Blue Latitudes/Boldly Going Where Captain Cook Has Gone Before
- First edition
- Author: Tony Horwitz
- Language: English
- Subject: James Cook
- Genre: Travel and History
- Publisher: Henry Holt and Company
- Publication date: 2002
- Media type: Hardcover, Paperback, Audiobook, E-Book
- Pages: 480
- ISBN: 978-0-312-42260-8

= Blue Latitudes =

Travel book by Tony Horwitz

Blue Latitudes: Boldly Going Where Captain Cook Has Gone Before (United States), or Into the Blue: Boldly Going Where Captain Cook Has Gone Before (Australia), is a travel book by Tony Horwitz, published in 2002.

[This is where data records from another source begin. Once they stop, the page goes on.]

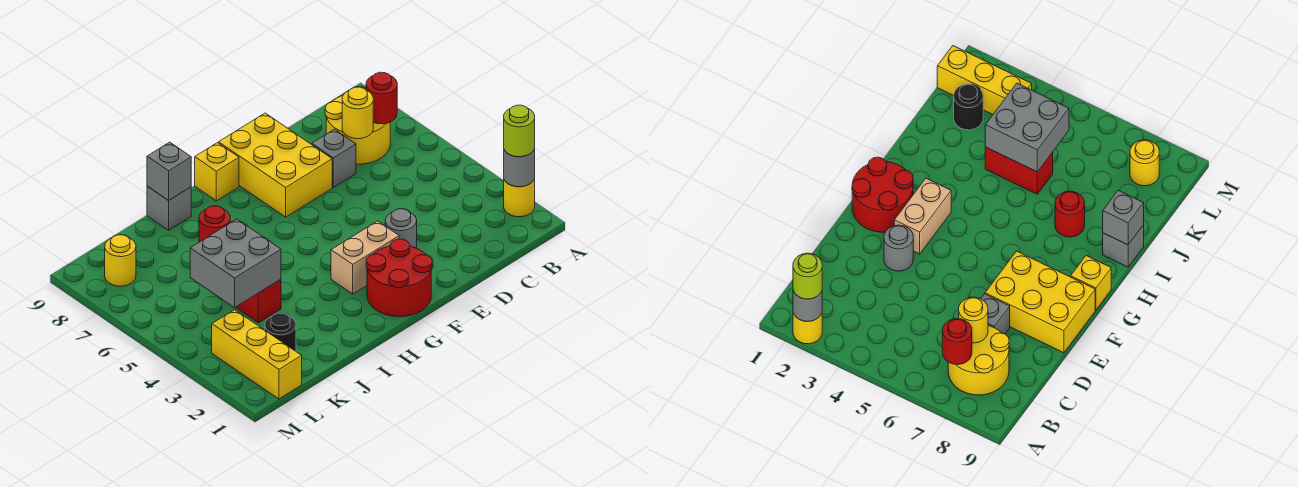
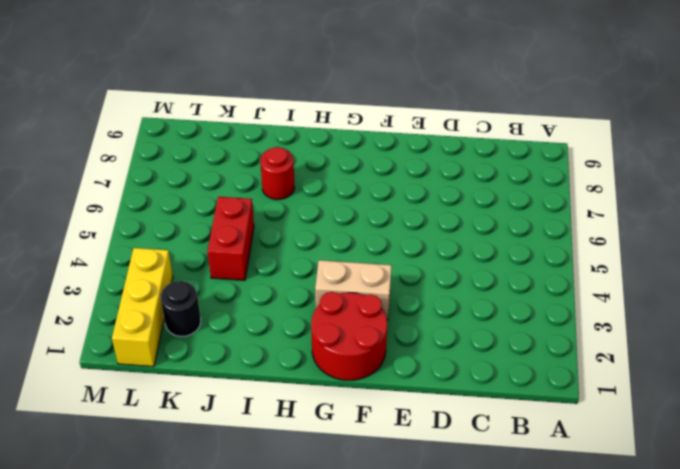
none -> yellow 1x1 round brick [504,179,535,217]
none -> yellow 2x2 round brick [325,87,390,164]
none -> grey 1x1 brick [312,129,356,187]

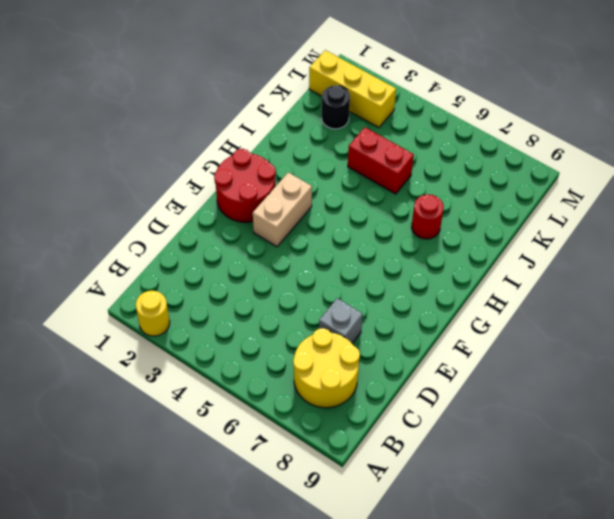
none -> grey 1x1 round brick [385,209,417,248]
none -> yellow 2x3 brick [219,113,332,217]
none -> yellow 1x1 brick [195,143,239,201]

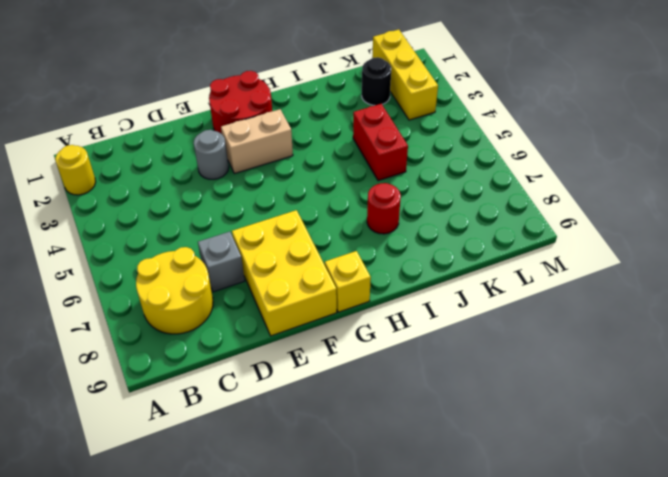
none -> grey 1x1 brick [147,186,191,230]
none -> yellow 1x1 round brick [105,235,136,286]
none -> grey 1x1 round brick [504,149,535,187]

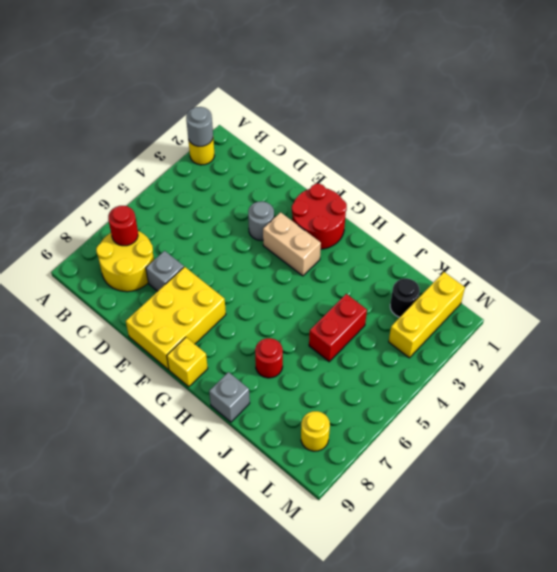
none -> yellow 1x1 round brick [342,87,373,139]
none -> grey 1x1 brick [147,142,191,201]
none -> grey 2x2 brick [190,219,281,308]

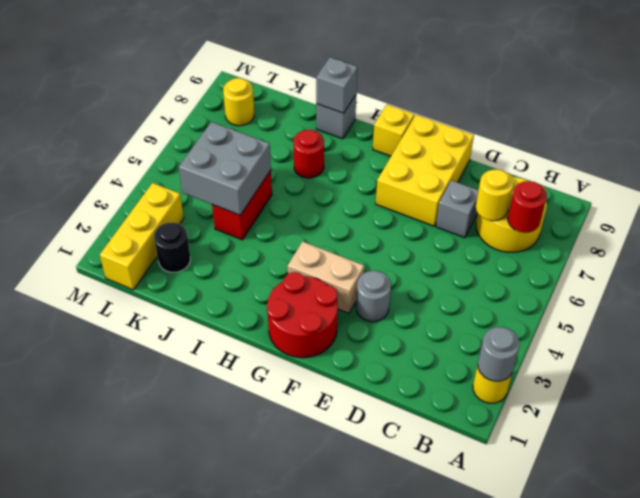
none -> lime 1x1 round brick [504,105,535,157]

In it, the Pulitzer Prize–winning journalist travels to various parts of the world, following in the footsteps of explorer James Cook. The book compares the current conditions of the places Cook visited to what Cook documented at the time, and describes the different legacies Cook has left behind.

Horwitz begins with his experience as a volunteer deckhand on the replica of HM Bark Endeavour. Some of the places Horwitz visits in his travels include Australia, the small island nation of Niue, the Society Islands, Tonga, New Zealand, the birthplace and home of Cook in North Yorkshire England, Alaska, and Hawaii.